Brief - Within the entries below, output exactly the lines between the line containing "index dip: (147, 206)" and the line containing "pinky dip: (358, 363)", inclusive, and omit any picture.

====== Supplied entries

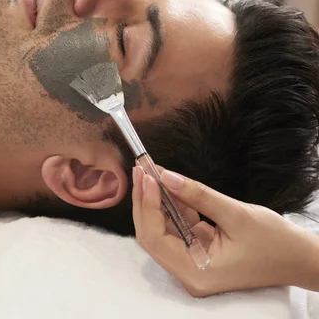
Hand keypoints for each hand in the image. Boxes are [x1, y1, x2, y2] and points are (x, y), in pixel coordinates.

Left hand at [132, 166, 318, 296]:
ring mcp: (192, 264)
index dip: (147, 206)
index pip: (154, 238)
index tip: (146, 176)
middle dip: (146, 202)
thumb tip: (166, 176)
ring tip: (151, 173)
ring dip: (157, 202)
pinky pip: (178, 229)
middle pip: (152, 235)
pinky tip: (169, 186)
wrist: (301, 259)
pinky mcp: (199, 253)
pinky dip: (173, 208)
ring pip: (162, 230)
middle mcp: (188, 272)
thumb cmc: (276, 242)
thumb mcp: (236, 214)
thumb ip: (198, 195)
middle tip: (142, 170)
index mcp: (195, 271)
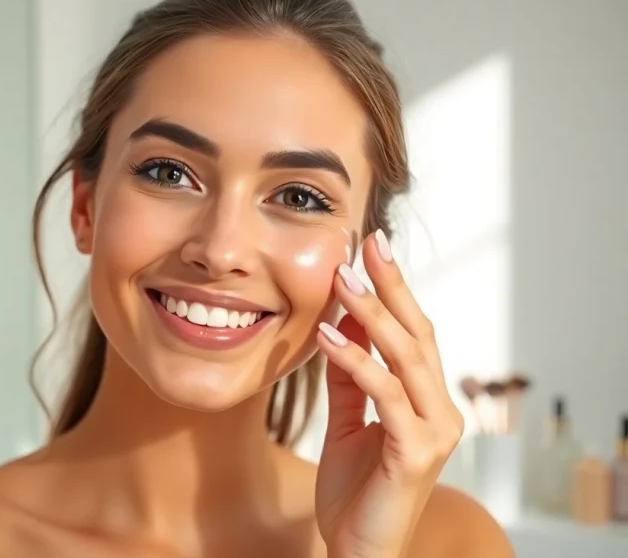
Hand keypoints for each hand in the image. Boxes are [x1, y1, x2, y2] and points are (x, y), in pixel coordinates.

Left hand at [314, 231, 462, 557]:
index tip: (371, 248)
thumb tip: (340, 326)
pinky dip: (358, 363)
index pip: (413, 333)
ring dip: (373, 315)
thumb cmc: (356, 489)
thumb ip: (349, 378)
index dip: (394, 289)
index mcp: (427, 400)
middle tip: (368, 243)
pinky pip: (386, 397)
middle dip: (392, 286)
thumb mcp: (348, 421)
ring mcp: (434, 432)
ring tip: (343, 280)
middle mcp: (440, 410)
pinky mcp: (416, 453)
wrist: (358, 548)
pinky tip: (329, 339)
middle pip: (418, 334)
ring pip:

============

Answer space -
index dip: (147, 206)
index pip: (154, 238)
index tip: (146, 176)
middle dip: (146, 202)
thumb tip: (166, 176)
ring tip: (151, 173)
ring dip: (157, 202)
pinky pip: (178, 229)
middle pip: (152, 235)
pinky tip: (169, 186)
wrist: (301, 259)
pinky mcp: (199, 253)
pinky dip: (173, 208)
ring pip: (162, 230)
middle mcp: (188, 272)
thumb cmc: (276, 242)
thumb mcp: (236, 214)
thumb ip: (198, 195)
middle tip: (142, 170)
index mcp: (195, 271)
Hand keypoints for each hand in the image. Boxes are [x1, y1, x2, y2] and points are (x, y), in pixel coordinates.

Left hand at [314, 231, 462, 557]:
index tip: (371, 248)
thumb tip: (340, 326)
pinky dip: (358, 363)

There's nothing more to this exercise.